すべりを見ていた田口さんからOKをもらい思わずガッツポーズがでた。

昼からはポール練習だった。
Dコースでジュニアのあとをそのまま引き継ぎ、ポールコースを10本近くやれた。
本格的なボールは初めてだったが、ポールのおもしろさにはまりそうだ。
急斜面で旗門間隔が短いところは、どうしてもターンの入りが遅くなり次のターンがふくらんでしまう。
経済的なコース取りができるような切れにのったターンをするためには、早い段階での上体の傾け及び内足操作を洗練する必要がありそうだ。

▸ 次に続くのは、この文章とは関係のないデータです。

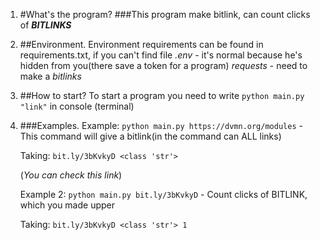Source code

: 1. #What's the program?
   ###This program make bitlink, can count clicks of **_BITLINKS_**

2. ##Environment.
   Environment requirements can be found in requirements.txt, if you can't find file *.env* - it's normal because he's hidden from you(there save a token for a program) *requests* - need to make a _bitlinks_

3. ##How to start? 
   To start a program you need to write `python main.py "link"` in console (terminal)

4. ###Examples.
   Example: `python main.py https://dvmn.org/modules` - This command will give a bitlink(in the command can ALL links)
   
   Taking: `bit.ly/3bKvkyD
   <class 'str'>`
   
   (_You can check this link_)
   
   Example 2: `python main.py bit.ly/3bKvkyD` - Count clicks of BITLINK, which you made upper

   Taking: `bit.ly/3bKvkyD
   <class 'str'>
   1`
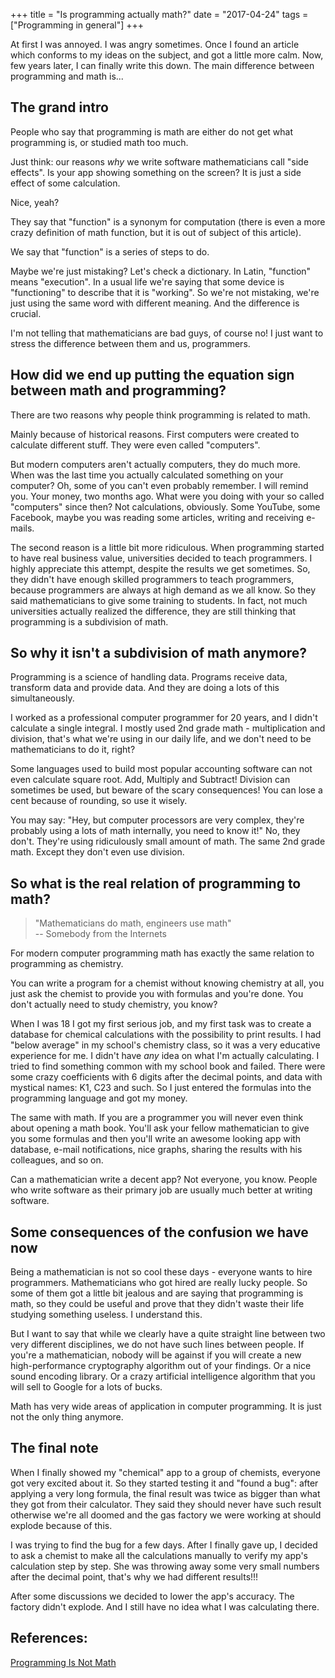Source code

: +++
title = "Is programming actually math?"
date = "2017-04-24"
tags = ["Programming in general"]
+++

At first I was annoyed. I was angry sometimes.
Once I found an article which conforms to my ideas on the subject, and got a little more calm.
Now, few years later, I can finally write this down.
The main difference between programming and math is...

<!--more-->

## The grand intro

People who say that programming is math are either do not get what
programming is, or studied math too much.

Just think: our reasons *why* we write software mathematicians call "side effects".
Is your app showing something on the screen?
It is just a side effect of some calculation.

Nice, yeah?

They say that "function" is a synonym for computation
(there is even a more crazy definition of math function, but it is out of subject of this article).

We say that "function" is a series of steps to do.

Maybe we're just mistaking?
Let's check a dictionary.
In Latin, "function" means "execution".
In a usual life we're saying that some device is "functioning" to describe that it is "working".
So we're not mistaking, we're just using the same word with different meaning.
And the difference is crucial.

I'm not telling that mathematicians are bad guys, of course no!
I just want to stress the difference between them and us, programmers.

## How did we end up putting the equation sign between math and programming?

There are two reasons why people think programming is related to math.

Mainly because of historical reasons.
First computers were created to calculate different stuff. 
They were even called "computers".

But modern computers aren't actually computers, they do much more.
When was the last time you actually calculated something on your computer?
Oh, some of you can't even probably remember.
I will remind you.
Your money, two months ago.
What were you doing with your so called "computers" since then?
Not calculations, obviously.
Some YouTube, some Facebook, maybe you was reading some articles,
writing and receiving e-mails.

The second reason is a little bit more ridiculous.
When programming started to have real business value, universities decided to teach programmers.
I highly appreciate this attempt, despite the results we get sometimes.
So, they didn't have enough skilled programmers to teach programmers,
because programmers are always at high demand as we all know.
So they said mathematicians to give some training to students.
In fact, not much universities actually realized the difference,
they are still thinking that programming is a subdivision of math.

## So why it isn't a subdivision of math anymore?

Programming is a science of handling data.
Programs receive data, transform data and provide data.
And they are doing a lots of this simultaneously.

I worked as a professional computer programmer for 20 years,
and I didn't calculate a single integral.
I mostly used 2nd grade math - multiplication and division,
that's what we're using in our daily life,
and we don't need to be mathematicians to do it, right?

Some languages used to build most popular accounting software can not even calculate square root.
Add, Multiply and Subtract!
Division can sometimes be used, but beware of the scary consequences!
You can lose a cent because of rounding, so use it wisely.

You may say: "Hey, but computer processors are very complex,
they're probably using a lots of math internally, you need to know it!"
No, they don't.
They're using ridiculously small amount of math.
The same 2nd grade math.
Except they don't even use division.

## So what is the real relation of programming to math?

> "Mathematicians do math, engineers use math"<br/>
> -- Somebody from the Internets

For modern computer programming math has exactly the same
relation to programming as chemistry.

You can write a program for a chemist without knowing chemistry at all,
you just ask the chemist to provide you with formulas and you're done.
You don't actually need to study chemistry, you know?

When I was 18 I got my first serious job, and my first task was to create a database
for chemical calculations with the possibility to print results.
I had "below average" in my school's chemistry class, so it was a very educative experience for me.
I didn't have *any* idea on what I'm actually calculating.
I tried to find something common with my school book and failed.
There were some crazy coefficients with 6 digits after the decimal points,
and data with mystical names: K1, C23 and such.
So I just entered the formulas into the programming language and got my money.

The same with math.
If you are a programmer you will never even think about opening a math book.
You'll ask your fellow mathematician to give you some formulas
and then you'll write an awesome looking app with database, e-mail notifications,
nice graphs, sharing the results with his colleagues, and so on.

Can a mathematician write a decent app?
Not everyone, you know.
People who write software as their primary job are usually
much better at writing software.

## Some consequences of the confusion we have now

Being a mathematician is not so cool these days - everyone wants to hire programmers.
Mathematicians who got hired are really lucky people.
So some of them got a little bit jealous and are saying that programming is math, so they
could be useful and prove that they didn't waste their life studying something useless.
I understand this.

But I want to say that while we clearly have a quite 
straight line between two very different disciplines, we do not have such lines between people.
If you're a mathematician, nobody will be against if you will create a new high-performance
cryptography algorithm out of your findings.
Or a nice sound encoding library.
Or a crazy artificial intelligence algorithm that you will sell to Google for a lots of bucks.

Math has very wide areas of application in computer programming.
It is just not the only thing anymore. 

## The final note

When I finally showed my "chemical" app to a group of chemists, everyone got very excited about it. 
So they started testing it and "found a bug": after applying a very long formula,
the final result was twice as bigger than what they got from their calculator.
They said they should never have such result otherwise we're all
doomed and the gas factory we were working at
should explode because of this.

I was trying to find the bug for a few days.
After I finally gave up, I decided to ask a chemist to make all the calculations manually
to verify my app's calculation step by step.
She was throwing away some very small numbers after the decimal point, that's why
we had different results!!!

After some discussions we decided to lower the app's accuracy.
The factory didn't explode.
And I still have no idea what I was calculating there.

## References:

[Programming Is Not Math](http://www.sarahmei.com/blog/2014/07/15/programming-is-not-math/)

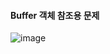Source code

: #### Buffer 객체 참조용 문제
![image](https://github.com/ktu0709/java_study/assets/44633204/ee4ba6a5-d7ac-4530-b80d-23eaaf45bcbb)
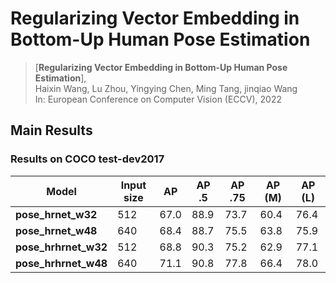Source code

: # Regularizing Vector Embedding in Bottom-Up Human Pose Estimation

> [**Regularizing Vector Embedding in Bottom-Up Human Pose Estimation**],            
> Haixin Wang, Lu Zhou, Yingying Chen, Ming Tang, jinqiao Wang  
> In: European Conference on Computer Vision (ECCV), 2022   

## Main Results
### Results on COCO test-dev2017
| Model | Input size | AP | AP .5 | AP .75 | AP (M) | AP (L) |
|--------------------|------------|---------|--------|-------|-------|--------|
| **pose_hrnet_w32** |  512 | 67.0 | 88.9 | 73.7 | 60.4 | 76.4 |
| **pose_hrnet_w48** |  640 | 68.4 | 88.7 | 75.5 | 63.8 | 75.9 |
| **pose_hrhrnet_w32** |  512 | 68.8 | 90.3 | 75.2 | 62.9 | 77.1 |
| **pose_hrhrnet_w48** |  640 | 71.1 | 90.8 | 77.8 | 66.4 | 78.0 |
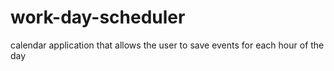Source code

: # work-day-scheduler
calendar application that allows the user to save events for each hour of the day
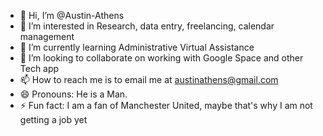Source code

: - 👋 Hi, I’m @Austin-Athens
- 👀 I’m interested in Research, data entry, freelancing, calendar management
- 🌱 I’m currently learning Administrative Virtual Assistance
- 💞️ I’m looking to collaborate on working with Google Space and other Tech app
- 📫 How to reach me is to email me at austinathens@gmail.com
- 😄 Pronouns: He is a Man.
- ⚡ Fun fact: I am a fan of Manchester United, maybe that's why I am not getting a job yet

<!---
Austin-Athens/Austin-Athens is a ✨ special ✨ repository because its `README.md` (this file) appears on your GitHub profile.
You can click the Preview link to take a look at your changes.
--->
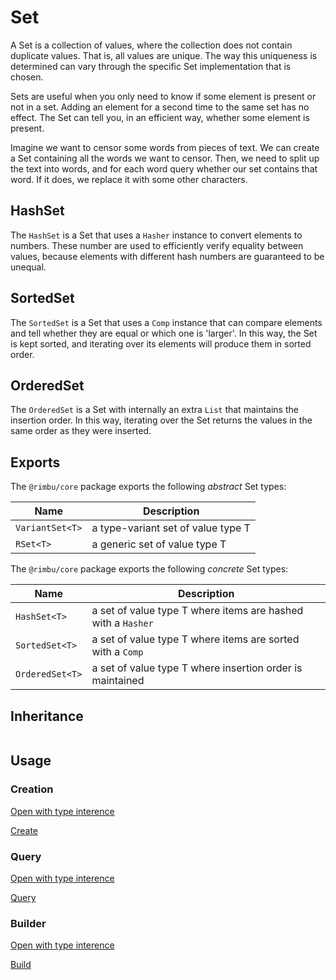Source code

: # Set

A Set is a collection of values, where the collection does not contain duplicate values. That is, all values are unique. The way this uniqueness is determined can vary through the specific Set implementation that is chosen.

Sets are useful when you only need to know if some element is present or not in a set. Adding an element for a second time to the same set has no effect. The Set can tell you, in an efficient way, whether some element is present.

Imagine we want to censor some words from pieces of text. We can create a Set containing all the words we want to censor. Then, we need to split up the text into words, and for each word query whether our set contains that word. If it does, we replace it with some other characters.

## HashSet

The `HashSet` is a Set that uses a `Hasher` instance to convert elements to numbers. These number are used to efficiently verify equality between values, because elements with different hash numbers are guaranteed to be unequal.

## SortedSet

The `SortedSet` is a Set that uses a `Comp` instance that can compare elements and tell whether they are equal or which one is 'larger'. In this way, the Set is kept sorted, and iterating over its elements will produce them in sorted order.

## OrderedSet

The `OrderedSet` is a Set with internally an extra `List` that maintains the insertion order. In this way, iterating over the Set returns the values in the same order as they were inserted.

## Exports

The `@rimbu/core` package exports the following _abstract_ Set types:

| Name            | Description                        |
| --------------- | ---------------------------------- |
| `VariantSet<T>` | a type-variant set of value type T |
| `RSet<T>`       | a generic set of value type T      |

The `@rimbu/core` package exports the following _concrete_ Set types:

| Name            | Description                                                  |
| --------------- | ------------------------------------------------------------ |
| `HashSet<T>`    | a set of value type T where items are hashed with a `Hasher` |
| `SortedSet<T>`  | a set of value type T where items are sorted with a `Comp`   |
| `OrderedSet<T>` | a set of value type T where insertion order is maintained    |

## Inheritance

<img id="_inheritance" class="diagram" />

<script src="set/set.js"></script>

## Usage

### Creation

[Open with type interence](https://codesandbox.io/s/rimbu-sandbox-d4tbk?previewwindow=console&view=split&editorsize=65&moduleview=1&module=/src/set/create.ts ':target blank :class=btn')

[Create](https://codesandbox.io/embed/rimbu-sandbox-d4tbk?previewwindow=console&view=split&editorsize=65&codemirror=1&moduleview=1&module=/src/set/create.ts ':include :type=iframe width=100% height=450px')

### Query

[Open with type interence](https://codesandbox.io/s/rimbu-sandbox-d4tbk?previewwindow=console&view=split&editorsize=65&moduleview=1&module=/src/set/query.ts ':target blank :class=btn')

[Query](https://codesandbox.io/embed/rimbu-sandbox-d4tbk?previewwindow=console&view=split&editorsize=65&codemirror=1&moduleview=1&module=/src/set/query.ts ':include :type=iframe width=100% height=450px')

### Builder

[Open with type interence](https://codesandbox.io/s/rimbu-sandbox-d4tbk?previewwindow=console&view=split&editorsize=65&moduleview=1&module=/src/set/build.ts ':target blank :class=btn')

[Build](https://codesandbox.io/embed/rimbu-sandbox-d4tbk?previewwindow=console&view=split&editorsize=65&codemirror=1&moduleview=1&module=/src/set/build.ts ':include :type=iframe width=100% height=450px')

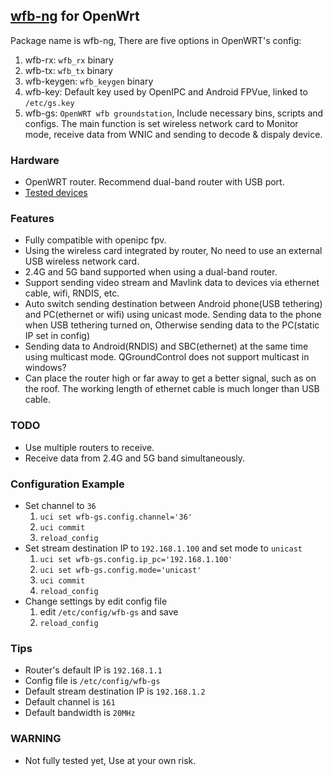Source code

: [wfb-ng](https://github.com/svpcom/wfb-ng) for OpenWrt
------------------

Package name is wfb-ng, There are five options in OpenWRT's config:
1. wfb-rx: `wfb_rx` binary
2. wfb-tx: `wfb_tx` binary
3. wfb-keygen: `wfb_keygen` binary
4. wfb-key: Default key used by OpenIPC and Android FPVue, linked to `/etc/gs.key`
5. wfb-gs: `OpenWRT wfb groundstation`, Include necessary bins, scripts and configs. The main function is set wireless network card to Monitor mode, receive data from WNIC and sending to decode & dispaly device.

### __Hardware__
* OpenWRT router. Recommend dual-band router with USB port.
* [Tested devices](https://github.com/OpenIPC/wfb-ng-openwrt/wiki/0.-Tested-devices)

### __Features__
* Fully compatible with openipc fpv.
* Using the wireless card integrated by router, No need to use an external USB wireless network card.
* 2.4G and 5G band supported when using a dual-band router.
* Support sending video stream and Mavlink data to devices via ethernet cable, wifi, RNDIS, etc.
* Auto switch sending destination between Android phone(USB tethering) and PC(ethernet or wifi) using unicast mode. Sending data to the phone when USB tethering turned on, Otherwise sending  data to the PC(static IP set in config)
* Sending data to Android(RNDIS) and SBC(ethernet) at the same time using multicast mode. QGroundControl does not support multicast in windows?
* Can place the router high or far away to get a better signal, such as on the roof. The working length of ethernet cable is much longer than USB cable.

### __TODO__
* Use multiple routers to receive.
* Receive data from 2.4G and 5G band simultaneously.

### __Configuration Example__
* Set channel to `36`
  1. `uci set wfb-gs.config.channel='36'`
  2. `uci commit`
  3. `reload_config`
* Set stream destination IP to `192.168.1.100` and set mode to `unicast`
  1. `uci set wfb-gs.config.ip_pc='192.168.1.100'`
  2. `uci set wfb-gs.config.mode='unicast'`
  3. `uci commit`
  4. `reload_config`
* Change settings by edit config file
  1. edit `/etc/config/wfb-gs` and save
  2. `reload_config`

### __Tips__
* Router's default IP is `192.168.1.1`
* Config file is `/etc/config/wfb-gs`
* Default stream destination IP is `192.168.1.2`
* Default channel is `161`
* Default bandwidth is `20MHz`

### __WARNING__
* Not fully tested yet, Use at your own risk.

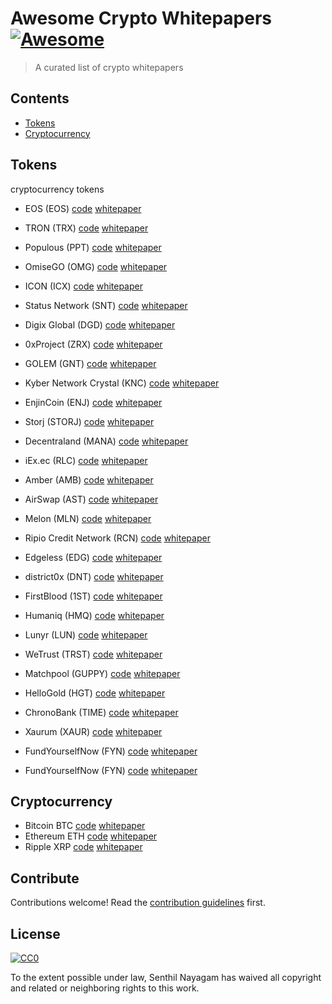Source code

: # Awesome Crypto Whitepapers [![Awesome](https://cdn.rawgit.com/sindresorhus/awesome/d7305f38d29fed78fa85652e3a63e154dd8e8829/media/badge.svg)](https://github.com/sindresorhus/awesome)

> A curated list of crypto whitepapers


## Contents

- [Tokens](#tokens)
- [Cryptocurrency](#Cryptocurrency)


## Tokens

cryptocurrency tokens

- EOS (EOS) [code](https://github.com/EOSIO/eos) [whitepaper](https://github.com/EOSIO/Documentation/blob/master/TechnicalWhitePaper.md)
- TRON (TRX) [code](https://github.com/tronprotocol) [whitepaper](https://o836fhe91.qnssl.com/tron/whitebook/TronWhitepaper_en.pdf)
- Populous (PPT) [code](https://github.com/Bitpopulous) [whitepaper](http://populous.co/populous_whitepaper.pdf)
- OmiseGO (OMG) [code](https://github.com/omisego) [whitepaper](https://cdn.omise.co/omg/whitepaper.pdf)
- ICON (ICX) [code](https://github.com/theloopkr/loopchain) [whitepaper](http://docs.icon.foundation/ICON-Whitepaper-EN-Draft.pdf)
- Status Network (SNT) [code](https://github.com/status-im) [whitepaper](https://status.im/whitepaper.pdf)
- Digix Global (DGD) [code](https://github.com/digixglobal) [whitepaper](https://digix.global/whitepaper.pdf)
- 0xProject (ZRX) [code](https://github.com/0xProject) [whitepaper](http://populous.co/populous_whitepaper.pdfhttps://0xproject.com/pdfs/0x_white_paper.pdf)
- GOLEM (GNT) [code](https://github.com/golemfactory/golem) [whitepaper](https://golem.network/doc/Golemwhitepaper.pdf)
- Kyber Network Crystal (KNC) [code](https://github.com/KyberNetwork) [whitepaper](https://kyber.network/assets/KyberNetworkWhitepaper.pdf)
- EnjinCoin (ENJ) [code](https://github.com/enjin/contracts) [whitepaper](https://enjincoin.io/enjincoin_whitepaper.pdf)
- Storj (STORJ) [code](https://github.com/Storj/) [whitepaper](https://storj.io/storj.pdf)
- Decentraland (MANA) [code](https://github.com/decentraland) [whitepaper](https://decentraland.org/whitepaper.pdf)
- iEx.ec (RLC) [code](https://github.com/iExecBlockchainComputing) [whitepaper](https://iex.ec/app/uploads/2017/04/iExec-WPv2.0-English.pdf)
- Amber (AMB) [code](https://github.com/ambrosus) [whitepaper](https://ambrosus.com/assets/Ambrosus-White-Paper-V8-1.pdf)
- AirSwap (AST) [code](https://github.com/airswap) [whitepaper](https://swap.tech/whitepaper/)
- Melon (MLN) [code](https://github.com/melonproject) [whitepaper](https://github.com/melonproject/greenpaper/blob/master/melonprotocol.pdf)
- Ripio Credit Network (RCN) [code](https://github.com/ripio/rcn-token) [whitepaper](https://ripiocredit.network/#whitepaper)
- Edgeless (EDG) [code](https://github.com/EdgelessCasino) [whitepaper](https://github.com/EdgelessCasino/White_paper/blob/master/White_Paper.pdf)
- district0x (DNT) [code](https://github.com/district0x) [whitepaper](https://district0x.io/docs/district0x-whitepaper.pdf)
- FirstBlood (1ST) [code](https://github.com/firstbloodio) [whitepaper](https://coss.io/documents/white-papers/first-blood.pdf)
- Humaniq (HMQ) [code](https://github.com/humaniq) [whitepaper](https://humaniq.com/pdf/humaniq_wp_english.pdf)
- Lunyr (LUN) [code](https://github.com/lunyr) [whitepaper](https://github.com/Lunyr/Lunyr/blob/master/Lunyr_White_Paper_ENG.pdf)
- WeTrust (TRST) [code](https://github.com/WeTrustPlatform) [whitepaper](https://github.com/WeTrustPlatform/documents/blob/master/WeTrustWhitePaper.pdf)
- Matchpool (GUPPY) [code](https://github.com/Matchpool/) [whitepaper](https://matchpool.co/wp-content/uploads/2017/04/mp_wp3.pdf)
- HelloGold (HGT) [code](https://github.com/myHelloGold/Foundation) [whitepaper](https://www.hellogold.org/downloads/HelloGoldSummaryWhitepaper.pdf)
- ChronoBank (TIME) [code](https://github.com/ChronoBank) [whitepaper](https://chronobank.io/files/whitepaper.pdf)
- Xaurum (XAUR) [code](https://github.com/XaurumTeam/XaurumOnEthereum) [whitepaper](https://www.xaurum.org/TreatiseOnXaurum.pdf)
- FundYourselfNow (FYN) [code](https://github.com/PinnacleOne/FYNTokens) [whitepaper](https://www.fundyourselfnow.com/wp-content/uploads/2017/04/FYN-Business_Outline-2017.pdf)

- FundYourselfNow (FYN) [code](https://github.com/PinnacleOne/FYNTokens) [whitepaper](https://www.fundyourselfnow.com/wp-content/uploads/2017/04/FYN-Business_Outline-2017.pdf)

## Cryptocurrency



- Bitcoin BTC [code](https://github.com/bitcoin/) [whitepaper](https://bitcoin.org/bitcoin.pdf)
- Ethereum ETH [code](https://github.com/ethereum/) [whitepaper](https://github.com/ethereum/wiki/wiki/White-Paper)
- Ripple XRP [code](https://github.com/ripple/) [whitepaper](https://ripple.com/files/ripple_consensus_whitepaper.pdf)



## Contribute

Contributions welcome! Read the [contribution guidelines](contributing.md) first.


## License

[![CC0](http://mirrors.creativecommons.org/presskit/buttons/88x31/svg/cc-zero.svg)](http://creativecommons.org/publicdomain/zero/1.0)

To the extent possible under law, Senthil Nayagam has waived all copyright and
related or neighboring rights to this work.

夕食の後は最終日の気安さから誘われるままに外へ飲みにいってしまい、またしてもへべれけになってしまった。厳重注意。

2月13日(日)
早いものでもう最終日になってしまった。
今日は補講の意味で、小回りのストックワーク及び小回りの谷回りの再チェックだ。
昨日とは比べられないほどのすき具合なので、日影の急斜面でトレーニング。
個人的にはどうしても左ストックが遅れる。
西村コーチからは常にリングが動くようなストックワークを目指して欲しいとのコメントがあった。
最後は4線でカービング小回りのストックワークの要領について説明をうけた。
カービングの場合は特にストックをつく意識ではなく、体が傾く事によりストックが地面にふれるイメージで滑って欲しいとのアドバイスがあった。

個人的には実のある合宿だったが、また新たな課題が見えてきた。
外足のとらえ、外足から内足へのスムーズな切替、またバリエーション練習では片足スキーの徹底練習。
シーズンはあとまだ2ヶ月ある。少しでも課題克服に向けて頑張るぞ。